Omicron : les autotests et tests salivaires plus fiables ?Source : TF1 Info

Alors quel indicateur suivre ? Philippe Amouyel recommande pour sa part le suivi de l'évolution du virus par les eaux usées. "Il n'y a pas de différence au niveau du nombre de tests, et toute une population est évaluée, pas seulement les cas contacts et les personnes symptomatiques", expose-t-il.

Pour Yves Coppieters, entre les contaminations et les formes graves, il manque un "indicateur intermédiaire". "On ne peut pas passer outre le nombre de malades symptomatiques dans le suivi d’une épidémie. Mais ce nombre de malades ne correspond pas à celui de cas positifs", explique-t-il.

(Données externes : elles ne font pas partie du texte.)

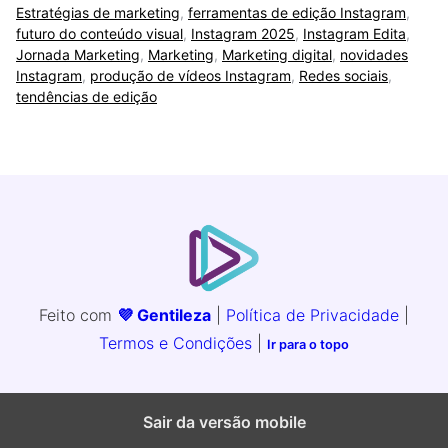
Estratégias de marketing
,
ferramentas de edição Instagram
,
futuro do conteúdo visual
,
Instagram 2025
,
Instagram Edita
,
Jornada Marketing
,
Marketing
,
Marketing digital
,
novidades
Instagram
,
produção de vídeos Instagram
,
Redes sociais
,
tendências de edição
Feito com
💜 Gentileza
|
Política de Privacidade
|
Termos e Condições
|
Ir para o topo
Sair da versão mobile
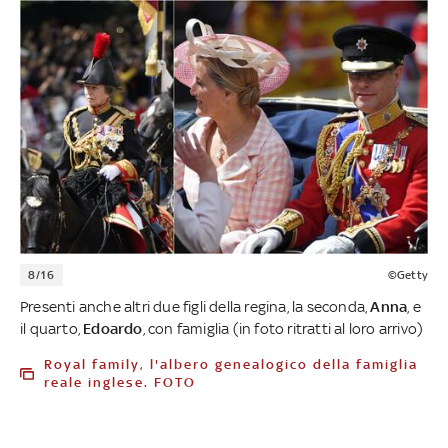
8/16
©Getty
Presenti anche altri due figli della regina, la seconda,
Anna
, e
il quarto,
Edoardo
, con famiglia (in foto ritratti al loro arrivo)
Royal family, l'albero genealogico della famiglia
reale inglese. FOTO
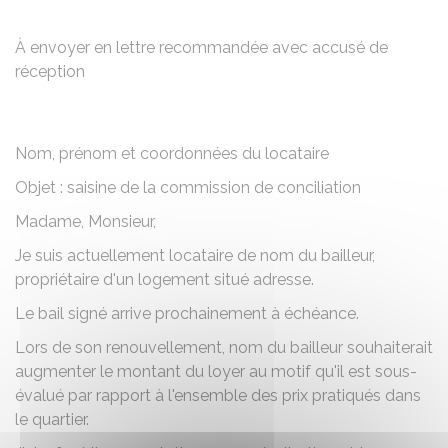
Partager sur Facebook
Partager sur X - Twit
Partager sur
Par
À envoyer en lettre recommandée avec accusé de
réception
Nom, prénom et coordonnées du locataire
Objet : saisine de la commission de conciliation
Madame, Monsieur,
Je suis actuellement locataire de
nom du bailleur
,
propriétaire d'un logement situé
adresse
.
Le bail signé arrive prochainement à échéance.
Lors de son renouvellement,
nom du bailleur
souhaiterait
augmenter le montant du loyer au motif qu'il est sous-
évalué par rapport à l'ensemble des prix pratiqués dans
le quartier.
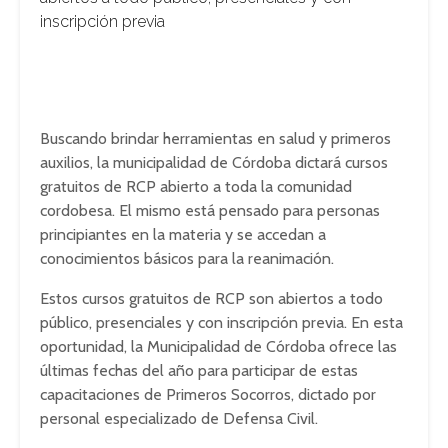
inscripción previa
Buscando brindar herramientas en salud y primeros
auxilios, la municipalidad de Córdoba dictará cursos
gratuitos de RCP abierto a toda la comunidad
cordobesa. El mismo está pensado para personas
principiantes en la materia y se accedan a
conocimientos básicos para la reanimación.
Estos cursos gratuitos de RCP son abiertos a todo
público, presenciales y con inscripción previa. En esta
oportunidad, la Municipalidad de Córdoba ofrece las
últimas fechas del año para participar de estas
capacitaciones de Primeros Socorros, dictado por
personal especializado de Defensa Civil.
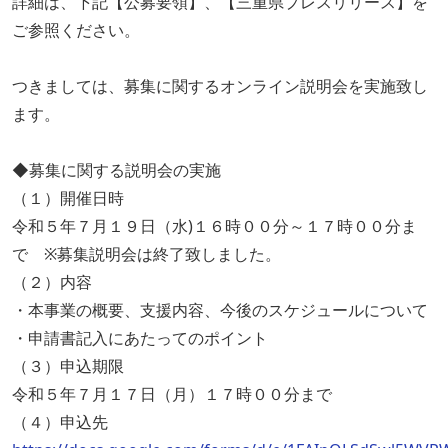
詳細は、下記【公募要領】、【三重県プレスリリース】を
ご参照ください。
つきましては、募集に関するオンライン説明会を実施致し
ます。
◆募集に関する説明会の実施
（１）開催日時
令和５年７月１９日（水)１６時００分～１７時００分ま
で ※募集説明会は終了致しました。
（２）内容
・本事業の概要、支援内容、今後のスケジュールについて
・申請書記入にあたってのポイント
（３）申込期限
令和５年７月１７日（月）１７時００分まで
（４）申込先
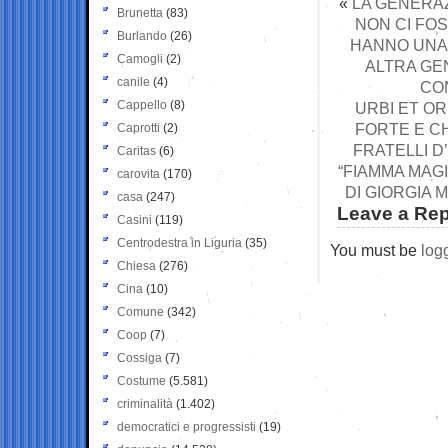
«
LA GENERA
Brunetta
(83)
NON CI FOS
Burlando
(26)
HANNO UNA 
Camogli
(2)
ALTRA GE
canile
(4)
CO
Cappello
(8)
URBI ET OR
FORTE E C
Caprotti
(2)
FRATELLI D’
Caritas
(6)
“FIAMMA MAG
carovita
(170)
DI GIORGIA
casa
(247)
Leave a Rep
Casini
(119)
Centrodestra in Liguria
(35)
You must be
log
Chiesa
(276)
Cina
(10)
Comune
(342)
Coop
(7)
Cossiga
(7)
Costume
(5.581)
criminalità
(1.402)
democratici e progressisti
(19)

"Trop tôt" pour lâcher du lest

Si cet indicateur peut apparaître faussé, l'épidémiologiste Pascal Crepey affirme, dans les colonnes du Parisien, qu'il reste "pertinent" de continuer à dépister le plus de personnes possible, pour "casser les chaînes de transmission et d’éviter que des personnes positives n’en infectent d’autres". Mais en revoyant la communication autour de ce chiffre quotidien, en en parlant moins, pour se concentrer sur d'autres marqueurs, comme les chiffres à l'hôpital. "À partir du moment où on a décidé de ne pas appuyer sur la pédale de frein, ça ne sert plus à rien de regarder le compteur de vitesse", affirme-t-il.

Car les dépistages, en plus d'indiquer la tendance de l'épidémie - à la hausse ou à la baisse -, permettent de repérer l'émergence de nouveaux variants, comme cela a été le cas avec Omicron, détecté en Afrique du Sud.

Et pour Dominique Costagliola, chercheuse à l’Inserm, il est "trop tôt" pour revenir à une surveillance plus limitée de l'épidémie. "Ne pas compter les cas dans une maladie infectieuse ne paraît pas bien raisonnable, surtout avec une maladie dont on connaît encore mal les effets à long terme", affirme-t-elle auprès du Parisien.